While Didion’s diary entries collected in Notes to John provide rare insight into the process of confronting depression and anxiety with a professional therapist, it also raises significant debate over the ethics of publishing private writings without the author’s consent. HIPAA laws or HIPPA-adjacent policies protect the privacy of those seeking professional treatment in a therapeutic context, so such in-depth accounting of psychiatric analysis isn’t readily available to the public. Some critics view the choice to publish Didion’s private notes on her sessions with Dr. MacKinnon as a violation of those protections, while others believe it offers an important example of how therapy can challenge those seeking treatment and affect change, improved psychological and emotional health, and increased understanding and empathy.

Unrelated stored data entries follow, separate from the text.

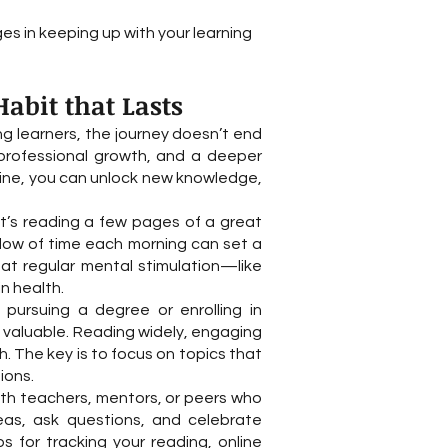
s in keeping up with your learning
abit that Lasts
ong learners, the journey doesn’t end
 professional growth, and a deeper
utine, you can unlock new knowledge,
it’s reading a few pages of a great
ndow of time each morning can set a
at regular mental stimulation—like
n health.
e pursuing a degree or enrolling in
s valuable. Reading widely, engaging
h. The key is to focus on topics that
ions.
ith teachers, mentors, or peers who
as, ask questions, and celebrate
s for tracking your reading, online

Didion’s therapy sessions with Dr. MacKinnon illustrate the ways confronting one’s mental health in a therapeutic setting can lead to self-revelation and healing. Throughout the sessions, Didion repeatedly admits that she has little interest in revisiting her childhood. When she tried writing her California book for the first time, for example, she couldn’t finish the project because it was too painful for her to recollect her upbringing. Across the arc of the narrative, Dr. MacKinnon gradually guides her to confront her past experiences and how they’ve impacted her life in the present, noting that she has “ to examine how far back in [her] life [she’s] been anticipating the worst. Because the farther back this pattern goes, the more likely it is that [Quintana has] been picking up on it for a very long time” (30).
Didion’s transcripts of significant moments from Dr. MacKinnon’s analysis highlight the ways his manner, tone, and posture complement his advice, leading her toward important revelations. He establishes trust with Didion allowing their sessions to be governed by good faith and shared goals. Her entries suggest that he uses a gentle tone as he urges Didion towards an internal challenge. He plays the role of the guide, ushering Didion into confrontation with her past as a form of healing and growth—exercises meant to help Didion understand her relationship with her daughter. Dr. MacKinnon helps Didion to see that while her past might feel frightening to revisit, it can grant clarity on her life and relationships in the present. As Didion works through the exercises and meditates on her past, she finds connections between the past and the present that allow her to move toward change.
Didion’s therapy sessions also challenge her to see herself in a new light. For years, Didion resisted “seeing a psychologist” because she saw it as “a constriction placed on [her]” and evidence that she “must need help” and “must be sick” (40). This viewpoint represents a common misconception of therapy, which Didion and Dr. MacKinnon’s sessions deconstruct. While Didion does indeed live with depression and anxiety, Dr. MacKinnon never treats her like an invalid. He doesn’t use a pedantic tone and Didion doesn’t assume a helpless position. Rather, Didion and Dr. MacKinnon communicate as confidantes. Their conversations present therapy as a mutual endeavor to help an individual find healthier ways of being. The subtext of Notes to John destigmatizes therapy and captures its transformative possibilities.